Sous la direction de Michel Biard, préface de Michel Vovelle. Éditions Tallandier, 2010, 448 pages, 27
euros.
Voici un livre savant qui s’adresse à tous ceux que l’histoire de la Révolution française intéresse. À contre-courant des idées reçues et des discours dépréciatifs sur la période qui sont le
fonds de commerce des concepteurs du Livre noir de la Révolution française, il propose de faire le point sur l’état actuel des recherches à travers l’examen de grandes questions qui ont fait
l’objet de débats ou qui ont bénéficié de récentes réévaluations.
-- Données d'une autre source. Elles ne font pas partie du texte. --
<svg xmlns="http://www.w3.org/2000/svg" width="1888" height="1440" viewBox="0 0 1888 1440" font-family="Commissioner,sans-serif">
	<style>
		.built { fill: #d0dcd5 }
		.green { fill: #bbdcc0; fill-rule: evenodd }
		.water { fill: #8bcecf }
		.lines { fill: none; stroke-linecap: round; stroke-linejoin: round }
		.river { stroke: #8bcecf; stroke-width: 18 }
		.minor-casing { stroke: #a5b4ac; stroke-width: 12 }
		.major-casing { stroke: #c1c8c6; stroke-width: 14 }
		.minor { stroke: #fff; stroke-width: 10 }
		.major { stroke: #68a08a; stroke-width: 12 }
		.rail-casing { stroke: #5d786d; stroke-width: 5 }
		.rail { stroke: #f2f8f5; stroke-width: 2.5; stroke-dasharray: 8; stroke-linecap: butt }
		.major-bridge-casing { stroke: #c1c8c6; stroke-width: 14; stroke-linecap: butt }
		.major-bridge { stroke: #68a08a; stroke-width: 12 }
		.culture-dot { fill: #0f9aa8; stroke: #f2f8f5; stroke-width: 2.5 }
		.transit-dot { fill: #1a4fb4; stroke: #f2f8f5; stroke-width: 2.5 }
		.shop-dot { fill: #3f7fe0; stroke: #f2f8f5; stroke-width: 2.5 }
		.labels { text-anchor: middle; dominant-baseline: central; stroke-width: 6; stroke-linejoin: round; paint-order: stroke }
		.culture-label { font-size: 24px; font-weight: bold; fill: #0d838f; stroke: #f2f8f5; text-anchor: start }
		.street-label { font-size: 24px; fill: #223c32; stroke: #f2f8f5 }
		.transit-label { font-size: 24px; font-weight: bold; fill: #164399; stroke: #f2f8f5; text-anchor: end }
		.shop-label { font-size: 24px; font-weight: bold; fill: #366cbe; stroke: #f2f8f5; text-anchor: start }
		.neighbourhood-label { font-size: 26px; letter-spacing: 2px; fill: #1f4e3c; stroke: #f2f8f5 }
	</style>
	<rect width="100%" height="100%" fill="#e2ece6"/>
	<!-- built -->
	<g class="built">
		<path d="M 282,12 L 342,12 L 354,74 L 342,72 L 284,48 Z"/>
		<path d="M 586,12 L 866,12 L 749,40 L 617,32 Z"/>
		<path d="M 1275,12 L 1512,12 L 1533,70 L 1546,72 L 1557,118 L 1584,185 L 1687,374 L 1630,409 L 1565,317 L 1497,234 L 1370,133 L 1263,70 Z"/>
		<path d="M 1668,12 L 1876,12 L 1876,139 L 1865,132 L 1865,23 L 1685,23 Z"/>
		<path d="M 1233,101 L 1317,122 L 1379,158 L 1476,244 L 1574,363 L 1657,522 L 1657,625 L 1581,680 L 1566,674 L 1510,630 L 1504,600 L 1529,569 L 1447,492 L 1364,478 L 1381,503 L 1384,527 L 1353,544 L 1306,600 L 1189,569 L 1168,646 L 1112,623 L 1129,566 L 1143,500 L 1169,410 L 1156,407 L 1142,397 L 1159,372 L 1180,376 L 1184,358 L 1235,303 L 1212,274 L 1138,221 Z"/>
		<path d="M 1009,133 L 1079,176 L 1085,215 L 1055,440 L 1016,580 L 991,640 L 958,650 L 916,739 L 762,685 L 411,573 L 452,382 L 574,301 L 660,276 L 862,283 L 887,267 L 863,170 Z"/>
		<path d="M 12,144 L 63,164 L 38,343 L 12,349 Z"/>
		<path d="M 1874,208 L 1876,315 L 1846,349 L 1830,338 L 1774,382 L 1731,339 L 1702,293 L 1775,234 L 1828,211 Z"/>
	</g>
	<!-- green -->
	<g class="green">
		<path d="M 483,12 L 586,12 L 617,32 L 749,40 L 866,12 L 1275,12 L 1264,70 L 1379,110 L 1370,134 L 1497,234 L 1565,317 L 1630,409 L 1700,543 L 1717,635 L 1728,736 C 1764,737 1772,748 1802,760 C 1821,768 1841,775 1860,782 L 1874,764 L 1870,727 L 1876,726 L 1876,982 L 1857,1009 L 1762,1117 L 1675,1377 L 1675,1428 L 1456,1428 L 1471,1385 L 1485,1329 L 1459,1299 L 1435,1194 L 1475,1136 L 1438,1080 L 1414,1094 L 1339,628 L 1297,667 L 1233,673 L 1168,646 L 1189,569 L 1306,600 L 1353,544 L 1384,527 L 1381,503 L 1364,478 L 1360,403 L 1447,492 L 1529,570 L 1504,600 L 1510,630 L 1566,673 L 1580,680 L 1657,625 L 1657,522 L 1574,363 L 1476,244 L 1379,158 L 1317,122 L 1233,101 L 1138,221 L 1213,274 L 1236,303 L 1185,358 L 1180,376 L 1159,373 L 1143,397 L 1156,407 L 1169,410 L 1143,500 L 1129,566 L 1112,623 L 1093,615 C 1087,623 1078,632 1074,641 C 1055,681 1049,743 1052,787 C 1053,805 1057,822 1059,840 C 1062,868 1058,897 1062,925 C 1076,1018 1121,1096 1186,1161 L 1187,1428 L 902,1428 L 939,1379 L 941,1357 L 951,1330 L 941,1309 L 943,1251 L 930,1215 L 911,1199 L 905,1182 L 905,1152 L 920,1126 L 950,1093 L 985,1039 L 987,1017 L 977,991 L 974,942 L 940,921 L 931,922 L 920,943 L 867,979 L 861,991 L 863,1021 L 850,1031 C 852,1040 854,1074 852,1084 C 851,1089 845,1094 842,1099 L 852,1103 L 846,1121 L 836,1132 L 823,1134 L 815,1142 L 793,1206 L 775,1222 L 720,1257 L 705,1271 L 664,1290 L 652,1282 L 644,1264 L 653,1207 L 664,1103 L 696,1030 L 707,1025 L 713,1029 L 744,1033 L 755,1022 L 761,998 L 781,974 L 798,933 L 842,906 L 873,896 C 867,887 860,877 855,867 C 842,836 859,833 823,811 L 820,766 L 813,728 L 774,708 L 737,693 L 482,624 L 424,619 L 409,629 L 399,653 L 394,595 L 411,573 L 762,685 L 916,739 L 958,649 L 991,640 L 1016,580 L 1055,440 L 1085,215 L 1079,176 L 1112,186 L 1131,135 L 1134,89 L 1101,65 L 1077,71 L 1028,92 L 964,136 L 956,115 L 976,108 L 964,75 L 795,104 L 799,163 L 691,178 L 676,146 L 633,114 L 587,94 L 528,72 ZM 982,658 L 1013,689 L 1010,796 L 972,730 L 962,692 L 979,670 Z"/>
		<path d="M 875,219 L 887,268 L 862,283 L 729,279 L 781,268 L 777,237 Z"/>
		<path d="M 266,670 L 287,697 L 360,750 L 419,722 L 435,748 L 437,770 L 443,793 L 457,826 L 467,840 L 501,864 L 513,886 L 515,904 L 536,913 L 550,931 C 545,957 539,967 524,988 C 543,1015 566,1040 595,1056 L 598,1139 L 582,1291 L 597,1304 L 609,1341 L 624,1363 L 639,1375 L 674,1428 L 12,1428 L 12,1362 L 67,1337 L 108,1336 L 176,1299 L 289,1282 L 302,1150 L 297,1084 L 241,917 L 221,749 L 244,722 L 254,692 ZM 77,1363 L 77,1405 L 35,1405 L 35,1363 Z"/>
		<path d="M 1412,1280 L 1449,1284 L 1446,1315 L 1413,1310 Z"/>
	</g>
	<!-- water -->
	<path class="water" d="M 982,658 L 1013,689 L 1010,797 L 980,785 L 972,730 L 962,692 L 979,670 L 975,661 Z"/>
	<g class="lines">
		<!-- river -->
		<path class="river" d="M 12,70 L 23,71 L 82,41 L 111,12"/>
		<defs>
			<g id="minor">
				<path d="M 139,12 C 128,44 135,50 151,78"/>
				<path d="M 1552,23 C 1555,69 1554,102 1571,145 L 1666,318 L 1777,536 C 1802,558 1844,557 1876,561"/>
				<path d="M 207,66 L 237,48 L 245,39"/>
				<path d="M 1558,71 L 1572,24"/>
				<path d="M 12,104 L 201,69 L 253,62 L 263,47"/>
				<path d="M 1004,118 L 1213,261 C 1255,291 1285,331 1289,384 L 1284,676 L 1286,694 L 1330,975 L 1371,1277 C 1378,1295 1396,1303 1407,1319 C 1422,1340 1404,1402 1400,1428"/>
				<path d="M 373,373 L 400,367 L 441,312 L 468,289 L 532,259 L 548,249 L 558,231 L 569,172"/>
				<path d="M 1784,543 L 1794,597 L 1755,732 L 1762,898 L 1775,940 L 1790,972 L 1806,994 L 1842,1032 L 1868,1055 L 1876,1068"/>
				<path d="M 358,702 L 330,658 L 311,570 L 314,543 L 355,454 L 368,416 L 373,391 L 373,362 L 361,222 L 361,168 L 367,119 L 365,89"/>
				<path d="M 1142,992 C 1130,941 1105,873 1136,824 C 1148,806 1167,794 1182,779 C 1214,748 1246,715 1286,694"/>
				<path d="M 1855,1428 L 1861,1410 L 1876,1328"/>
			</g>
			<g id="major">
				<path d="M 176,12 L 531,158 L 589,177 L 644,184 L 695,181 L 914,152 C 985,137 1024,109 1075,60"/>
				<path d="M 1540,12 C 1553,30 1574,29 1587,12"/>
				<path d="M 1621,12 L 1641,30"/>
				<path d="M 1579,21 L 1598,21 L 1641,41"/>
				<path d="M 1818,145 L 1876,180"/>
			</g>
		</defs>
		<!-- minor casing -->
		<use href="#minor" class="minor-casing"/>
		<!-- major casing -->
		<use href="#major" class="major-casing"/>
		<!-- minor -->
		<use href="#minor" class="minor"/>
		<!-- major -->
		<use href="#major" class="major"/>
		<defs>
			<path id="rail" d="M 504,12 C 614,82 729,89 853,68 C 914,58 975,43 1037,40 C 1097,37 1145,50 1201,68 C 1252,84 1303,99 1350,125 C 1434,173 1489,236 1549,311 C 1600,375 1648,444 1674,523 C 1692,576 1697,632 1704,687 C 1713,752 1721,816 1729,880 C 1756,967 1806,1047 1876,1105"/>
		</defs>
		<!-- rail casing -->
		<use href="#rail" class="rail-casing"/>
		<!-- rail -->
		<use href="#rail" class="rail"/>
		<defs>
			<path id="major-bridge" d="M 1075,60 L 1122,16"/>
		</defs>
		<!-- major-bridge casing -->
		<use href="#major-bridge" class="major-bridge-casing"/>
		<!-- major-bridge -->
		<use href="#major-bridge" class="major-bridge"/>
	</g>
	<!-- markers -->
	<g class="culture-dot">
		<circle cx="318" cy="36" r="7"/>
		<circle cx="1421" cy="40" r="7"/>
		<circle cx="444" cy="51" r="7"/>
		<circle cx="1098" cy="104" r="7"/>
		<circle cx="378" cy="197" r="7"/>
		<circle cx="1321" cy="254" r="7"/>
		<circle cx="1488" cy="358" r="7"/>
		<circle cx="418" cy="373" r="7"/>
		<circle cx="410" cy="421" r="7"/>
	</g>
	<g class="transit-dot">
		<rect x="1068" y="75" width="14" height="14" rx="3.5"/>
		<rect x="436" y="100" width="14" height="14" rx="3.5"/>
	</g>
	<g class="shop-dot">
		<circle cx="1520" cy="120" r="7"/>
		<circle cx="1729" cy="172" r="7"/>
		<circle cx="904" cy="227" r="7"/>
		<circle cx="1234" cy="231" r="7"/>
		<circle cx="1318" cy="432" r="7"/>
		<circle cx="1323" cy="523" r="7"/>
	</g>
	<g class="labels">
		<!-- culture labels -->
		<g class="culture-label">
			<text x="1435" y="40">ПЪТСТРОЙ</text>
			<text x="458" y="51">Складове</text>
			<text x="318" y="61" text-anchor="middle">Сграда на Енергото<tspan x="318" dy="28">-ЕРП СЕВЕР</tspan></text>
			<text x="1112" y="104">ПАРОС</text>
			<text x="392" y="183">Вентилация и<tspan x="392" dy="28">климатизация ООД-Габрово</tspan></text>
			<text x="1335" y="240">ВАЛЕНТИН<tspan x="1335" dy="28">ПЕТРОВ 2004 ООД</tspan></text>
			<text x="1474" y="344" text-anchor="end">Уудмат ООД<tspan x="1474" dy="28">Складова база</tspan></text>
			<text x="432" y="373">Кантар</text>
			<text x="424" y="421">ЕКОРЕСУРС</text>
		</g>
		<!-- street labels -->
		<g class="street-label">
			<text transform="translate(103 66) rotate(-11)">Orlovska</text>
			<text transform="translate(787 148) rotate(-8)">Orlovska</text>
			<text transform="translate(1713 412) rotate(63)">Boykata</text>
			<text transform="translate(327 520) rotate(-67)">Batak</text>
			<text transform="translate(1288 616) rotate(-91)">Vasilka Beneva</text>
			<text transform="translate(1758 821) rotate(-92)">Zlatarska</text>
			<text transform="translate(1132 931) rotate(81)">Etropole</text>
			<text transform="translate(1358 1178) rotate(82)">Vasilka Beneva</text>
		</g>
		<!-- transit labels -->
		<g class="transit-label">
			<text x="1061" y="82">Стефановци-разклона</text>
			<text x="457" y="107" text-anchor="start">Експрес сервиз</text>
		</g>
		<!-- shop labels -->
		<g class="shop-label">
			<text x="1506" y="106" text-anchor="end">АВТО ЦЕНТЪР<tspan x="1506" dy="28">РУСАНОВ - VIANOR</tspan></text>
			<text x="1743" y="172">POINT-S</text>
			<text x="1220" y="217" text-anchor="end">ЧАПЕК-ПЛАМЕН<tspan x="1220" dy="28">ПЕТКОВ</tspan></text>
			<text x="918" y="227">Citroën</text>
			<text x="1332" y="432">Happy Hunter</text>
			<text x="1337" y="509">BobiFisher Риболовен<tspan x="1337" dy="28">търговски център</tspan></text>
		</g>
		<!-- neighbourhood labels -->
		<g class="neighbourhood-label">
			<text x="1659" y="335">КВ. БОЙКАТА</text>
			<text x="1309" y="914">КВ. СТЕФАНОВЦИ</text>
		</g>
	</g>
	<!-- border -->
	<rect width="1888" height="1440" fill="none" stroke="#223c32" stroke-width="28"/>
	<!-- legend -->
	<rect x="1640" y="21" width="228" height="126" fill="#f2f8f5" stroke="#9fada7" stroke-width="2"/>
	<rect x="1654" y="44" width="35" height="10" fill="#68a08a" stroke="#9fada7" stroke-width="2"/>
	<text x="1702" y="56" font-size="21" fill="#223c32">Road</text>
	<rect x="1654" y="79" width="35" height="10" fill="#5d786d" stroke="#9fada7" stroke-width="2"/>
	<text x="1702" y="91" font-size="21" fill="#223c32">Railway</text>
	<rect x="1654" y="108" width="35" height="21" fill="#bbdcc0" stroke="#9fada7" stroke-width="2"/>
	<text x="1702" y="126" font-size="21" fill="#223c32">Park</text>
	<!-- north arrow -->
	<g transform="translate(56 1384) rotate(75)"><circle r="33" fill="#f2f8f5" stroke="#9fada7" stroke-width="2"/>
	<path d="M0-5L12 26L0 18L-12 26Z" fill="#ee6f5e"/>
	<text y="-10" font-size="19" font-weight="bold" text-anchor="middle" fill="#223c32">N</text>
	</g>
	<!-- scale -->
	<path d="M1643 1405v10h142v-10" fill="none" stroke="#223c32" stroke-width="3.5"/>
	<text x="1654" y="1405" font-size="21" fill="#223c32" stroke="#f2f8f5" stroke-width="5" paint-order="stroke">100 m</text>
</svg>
Pour ce faire, Michel Biard a rassemblé une quinzaine de spécialistes qui reprennent, chacun dans son domaine, quelques-unes des problématiques posées par l’histoire révolutionnaire : que doit la Révolution française aux philosophes dont les idées nouvelles ont nourri le XVIIIe siècle (M. Belissa) ? Quelle fut la place exacte de la paysannerie dans le mouvement révolutionnaire (J.-P. Jessenne) ?
Quelle réalité recouvre le vocable « vandalisme révolutionnaire » (S. Bianchi) ? Dans quelle mesure la contre-révolution participa-t-elle, elle aussi, à la politisation du peuple français (V. Sottocasa) ? Comment apprécier les rapports entre violence et révolution (J.-C. Martin) ? Et chacun de porter un regard neuf sur les questions dont il a la charge. S’il ne fallait retenir qu’une seule chose de cet ouvrage collectif préfacé par Michel Vovelle, c’est le dynamisme des études révolutionnaires. L’historiographie de la Révolution française, c’est-à-dire l’effort de connaissance accompli par les historiens pour appréhender et donner à comprendre la complexité de l’ère révolutionnaire, ne s’est en effet pas subitement arrêtée avec les commémorations du bicentenaire et la déclaration péremptoire d’un François Furet qui proclamait alors : « La Révolution est terminée », signifiant que la référence politique à la Révolution n’avait plus lieu d’être et que tout avait été dit à son sujet. Au contraire, les historiens n’ont cessé depuis de réinterroger les catégories d’analyse traditionnelles et d’ouvrir de nouveaux chantiers (histoire du théâtre, histoire des femmes) au cours d’une séquence qui s’est caractérisée également par l’internationalisation croissante des études sur la Révolution française. Et de la diversité des regards posés sur son histoire émerge aujourd’hui une lecture de la Révolution plus respectueuse de la pluralité des expériences vécues par les populations qui se sont confrontées à elle.
Témoignant de ces mutations, le livre n’entend pas substituer une quelconque légende dorée à la légende noire que se plaisent à colporter les zélateurs de l’héritage contre-révolutionnaire. Aux raccourcis simplificateurs et aux formules lapidaires, les historiens ici réunis préfèrent le travail et le temps long de la recherche et de la réflexion.